→ **What this task involves**:
Resume the essay below on housing costs and "the economy," carrying it on from its last sentence.

→ **Source**:
So we aggregate those details, and talk about different industries and markets, and organizations (like corporations) that operate at that scale. While these generalizations may not apply equally to every instance, there are virtues to that aggregation. A restaurant that is part of a national chain, for instance, has more margin for error than a local establishment, thanks to its membership in a broader economy. Cost of living calculators can be helpful tools for a quick glance understanding of the differences between two cities. (Scale is important here, for reasons that I probably won’t get to until Part 2.)
As we pull back even further, though, we begin to get closer to “the economy,” and as our perspective grows wider and more distant, we have to sacrifice all sorts of (potentially meaningful) detail. Every once in a while, I reflect upon the fact that I live only a few hours away from a city where the rent for a 1BR apartment, over the course of a year, would pay off several years of the mortgage I took out to buy my house. The median price of a house in my state is more than double what my own house is worth, so it’s fair to ask how valuable a statistic like that actually is, when there’s such a difference between local economies/markets. The answer, of course, is that it depends. It depends on the use to which you’re putting that information, as well as the range of data that’s being converted into an average or a median.
Another problem with “the economy” is that it unfolds unevenly and over time. If your lily pad is floating on the pond right next to where someone drops a bowling ball, the relationship between cause and effect is going to feel pretty instantaneous. But depending on the size of the pond, and where you’re at, it might take a long time for that ripple to reach you, if you even feel it at all. Let’s stick with real estate: in the late 2000s, the global recession that we experienced was triggered by the collapse of a housing bubble built upon the charmingly euphemistic phenomenon of “subprime mortgages.” I don’t want to get too deep into the weeds on this (especially not when Michael Lewis will do it for me), but while the attention of the country (and our leadership) was focused on the banks that primed and precipitated the crisis only to be bailed out later on, most of us probably paid little attention to all the houses themselves. While the bubble popped and all that money was lost, the properties themselves remained.
A couple of things have happened in the intervening fifteen years. Faced with a massive pool of depreciated assets, private equity firms began investing (more heavily?) in real estate, a trend that has continued to the present day. The NYT estimates that such firms have spent hundreds of millions in NYC alone—it’s hard not to imagine that the same hasn’t happened in major urban areas across the country. And their motives are not altruistic; they are looking for return on their investment, which means “rent increases and declining maintenance.”
But that less-than-ideal development may be the lesser of two evils. Because one of the other major housing trends is the emergence of services like AirBnB. A furnished space, left empty and leased to short-term visitors, can generate a great deal more revenue than a permanent tenant. I skimmed the local apartments available in my area on AirBnB, and there were plenty of 1BR places whose price, projected over a month, would cost me roughly the same as a month’s rent in NYC. Taking housing off the market to turn it into a “side hustle” is not only a viable path for many, but there are entire cable networks devoted to teaching us how to best to do it.
Given these trends, it’s small wonder that we hear so much negativity surrounding the issues of homelessness and housing affordability. But then, at the same time, “an estimated 420,000 new rental apartments were built in the United States, the highest amount for new multifamily construction in a half-century.” (It’s odd to find this info in an article about whether or not this construction is sufficiently stylish, but oh well.) On the one hand, this feels like a positive development, while on the other, increased supply of housing hasn’t really kept up as rent increased 24% over the past three years, according to the GAO.

→ **Data provided**:
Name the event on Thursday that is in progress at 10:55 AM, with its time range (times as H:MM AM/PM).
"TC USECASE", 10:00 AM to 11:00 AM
---
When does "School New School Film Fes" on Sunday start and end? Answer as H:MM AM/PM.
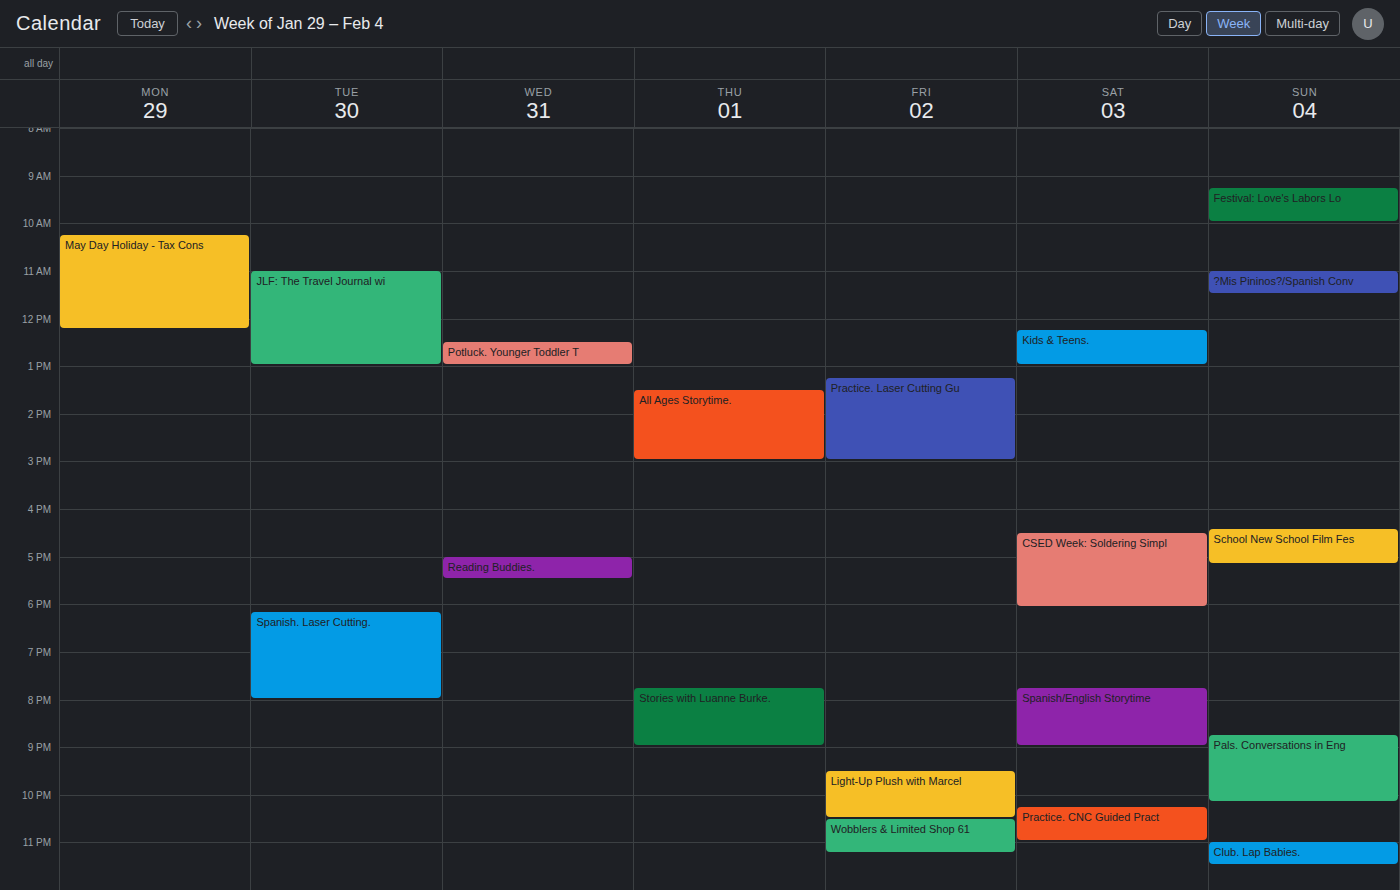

→ **Exercise response**:
Thinking about real estate and housing as a single, unitary phenomenon, and identifying trends like this, doesn’t really give us much beyond a statistical average, and that’s my point, I suppose. The map of HUD Housing Trust Fund allocation from that GAO link is instructive in this regard:
If we were to ignore state boundaries and drop it down to the level of region or city, I’d guess that the dark colors would thin out even further, and basically cluster around urban population centers. Those are the sites of the most housing, yes, but they’re also the sites where the most foreclosures occurred, and where AirBnB side hustles are likely to find the most value. They’re probably also the areas where a significant chunk of that new construction is located. Does this mean that there’s a national housing crisis? Honestly, I don’t know. The GAO and the media say so, but it’s pretty clearly uneven, and would require more than a single year’s data (or a single President’s term) to articulate, verify, and/or address.
And housing is one piece of a much larger picture, with a long, complicated history that folds in a number of other issues that I haven’t even discussed. I’m a fairly smart person, with better than average research skills, and even this piece of “the economy” is largely inscrutable for me.
When I was in graduate school, I read a great deal of French philosophy and literary theory. There was one book in particular that was exceptionally dense and complex, and about 2/3 of the way through, the author wrote directly to his audience, explaining that things were actually more complicated than they had seemed thus far. Whether or not he was poking fun at his reader, I do not know, but that sentence literally made me laugh out loud at the absurdity of it.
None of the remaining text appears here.